Maybe you tell us what exactly you're trying to achieve? Maybe we can point you to a better way then...

eli:

--- Quote from: 440bx on November 15, 2021, 10:09:50 pm ---I haven't looked exactly at what "new" does internally but, I'm almost certain that it allocates the memory blocks on a heap (likely the system heap.)
--- End quote ---
Correct. NEW is a reserved word in Pascal, intended to allocate memery for every pointer before it's used in the program.


--- Quote from: 440bx on November 15, 2021, 10:09:50 pm ---you can have more than 2GB available in a 32bit program if it is running on a 64bit system.
--- End quote ---

How can I know if my program is a 64bit program or a 32bit program? All I know about it is, that it only contains the text indicated in the beginning of this thread, and that my OS is Windows Seven 64bit.


--- Quote from: 440bx on November 15, 2021, 10:09:50 pm ---The fact that the system only has 3GB is a concern only for performance.  The system may be forced to swap things out to accommodate the structures but as long as there is enough space in the swapfile, the allocations should succeed.
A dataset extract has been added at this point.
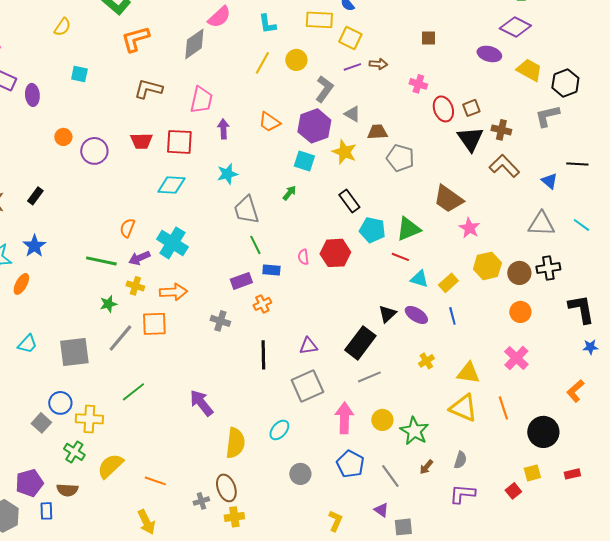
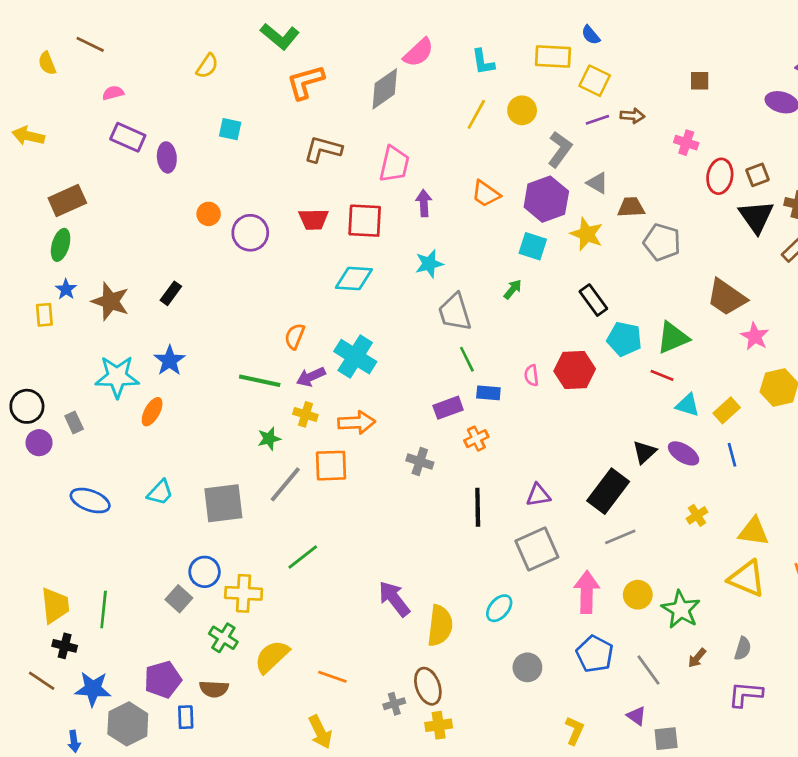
red ellipse: (443, 109) -> (720, 176), turned 30
purple arrow: (201, 403) -> (394, 599), moved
As far how to use VirtualAlloc, I attached a very simple sample program to this post that uses VirtualAlloc to allocate a 4K block of memory. Note that it could have allocated 40,000KB exactly the same way just by changing the number of bytes in the call.

...The "trick" is to mark the executable as "large address aware" (I don't know if FPC makes that option available.  If it doesn't, get the free CFF explorer from Mark Pistelli (use Google) and mark your executable as "Large address aware".  That's done by opening the exe with CFF explorer, click on "File Header" (on the left) then double click on the "Click here" part of the "Characteristics", check the option "App can handle > 2GB address space" then go to "File->save".  After that your program will have about 3.7GB of memory but, NOT contiguous.  You will still need to break your structure into chunks but, with VirtualAlloc, you can break it into 2 chunks and then calculate the value of the pointers to each individual record, you save those pointers into your array of pointers and you're done.  You'll have about 1GB of address space to spare.

The sample program is already marked as being able to handle addresses greater than 2GB.  If you look at its process space (Process Hacker would allow you to do that), you'll see that it has a full 4GB of address space.  There is one large free chunk of 1.7GB and another of about 2GB.  That should be plenty enough for you.

HTH.

--- End quote ---

Thank you. I've downloaded your sample program, for the future. I haven't used it yet, though, because I have just added some (physical) memory. Now the RAM is six G, with the OS of Windows Seven, 64 bits.
Unfortunately, it still doesn't work. if I use arrays of records (rather than arrays of pointers to records), the compiler still presents the message "data element too large". Indeed, the program is compiled well, if I use arrays of pointers (to records), but it exits before the task is completed, with the exitcode 5 (sometimes 255), and I wonder why. By "task" I mean, even the simple task of using the reserved word NEW for all of the pointers.